L’annonce du président de la République d’accueillir d’ici 2019, 10 000 personnes au titre de la réinstallation est un signal positif alors que le monde est toujours marqué par une crise de l’accueil des réfugiés. Amnesty International France demande toutefois des précisions sur cet engagement, alors que les promesses d’accueil du gouvernement précédent n’ont été que partiellement honorées.

« Développer des voies légales et sûres pour que des personnes vulnérables puissent se mettre à l’abri sans risquer leur vie, ni la remettre entre les mains de trafiquants ou de criminels, constitue indéniablement l’une des solutions pour résoudre la crise que traverse le monde actuellement avec plus de 22 millions de réfugiés », déclare Jean-François Dubost, responsable du programme Protection des populations à Amnesty International France. 

Cette annonce doit toutefois être précisée pour mieux connaître la nature exacte de l’engagement français. « Le gouvernement doit rapidement clarifier si cette nouvelle promesse s’ajoute aux engagements déjà pris par la France, ou les reprend en partie.
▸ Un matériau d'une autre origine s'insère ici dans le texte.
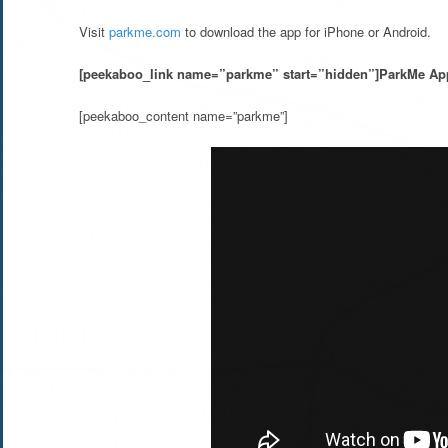
Visit
parkme.com
to download the app for iPhone or Android.
[peekaboo_link name=”parkme” start=”hidden”]ParkMe App
[peekaboo_content name=”parkme”]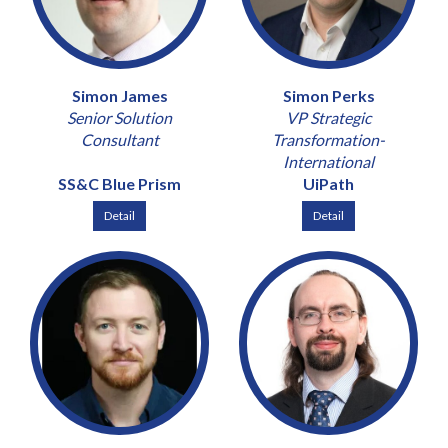
Simon James
Simon Perks
Senior Solution
VP Strategic
Consultant
Transformation-
International
SS&C Blue Prism
UiPath
Detail
Detail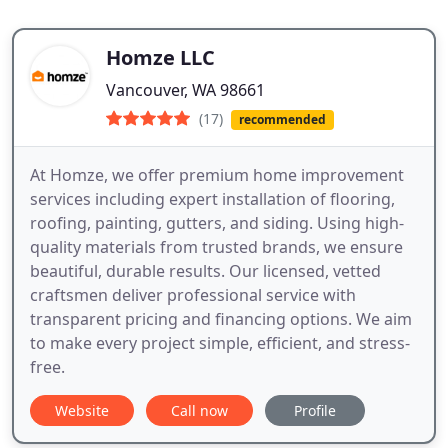
Homze LLC
Vancouver, WA 98661
(17)
recommended
At Homze, we offer premium home improvement
services including expert installation of flooring,
roofing, painting, gutters, and siding. Using high-
quality materials from trusted brands, we ensure
beautiful, durable results. Our licensed, vetted
craftsmen deliver professional service with
transparent pricing and financing options. We aim
to make every project simple, efficient, and stress-
free.
Website
Call now
Profile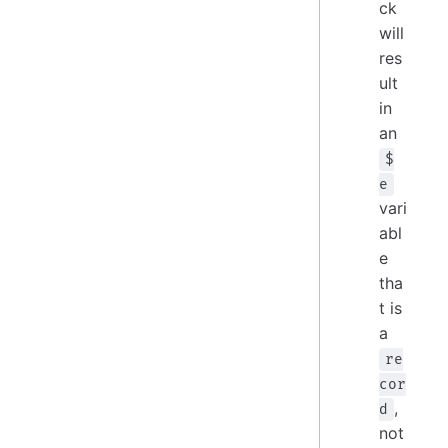
ck
will
res
ult
in
an
$
e
vari
abl
e
tha
t is
a
re
cor
,
d
not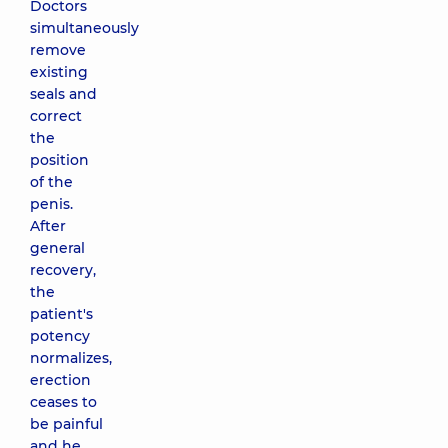
Doctors
simultaneously
remove
existing
seals and
correct
the
position
of the
penis.
After
general
recovery,
the
patient's
potency
normalizes,
erection
ceases to
be painful
and he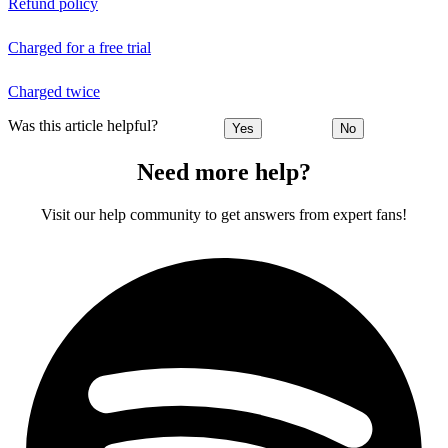
Refund policy
Charged for a free trial
Charged twice
Was this article helpful?
Yes
No
Need more help?
Visit our help community to get answers from expert fans!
Dans ce cas, l’annonce du Président s’avérerait décevante », souligne Jean-François Dubost.

Selon les informations recueillies par Amnesty International France, plus de 3 000 personnes précédemment identifiées pour la réinstallation en France seraient toujours en attente de leur transfert. Ce retard semble être essentiellement dû à des questions d’organisation administrative.

 « Il est désormais temps pour la France de se doter d’un dispositif d’accueil qui, à la fois anticipe au maximum les besoins et organise, au plus près du terrain, l’accueil rapide et concret de ces personnes par les citoyens, les communes, les organisations non gouvernementales en lien avec tous les services de l’Etat concernés. Nous attendons beaucoup désormais de la délégation interministérielle aux réfugiés et à leur intégration annoncée au début de l’été par le Premier ministre. »

Par ailleurs, Amnesty International France s’inquiète du lien qu’opère le président de la République entre d’un côté l’accueil des réfugiés depuis le Niger et le Tchad et de l’autre l’objectif de « prévenir un afflux de migrants économiques non éligibles au droit d’asile ».

« La protection des réfugiés et le recours à la réinstallation ne doivent pas devenir un prétexte pour déployer une politique de contrôle des migrations avec des pays tiers, qui pourrait entraîner des atteintes aux droits des personnes migrantes », affirme Jean-François Dubost.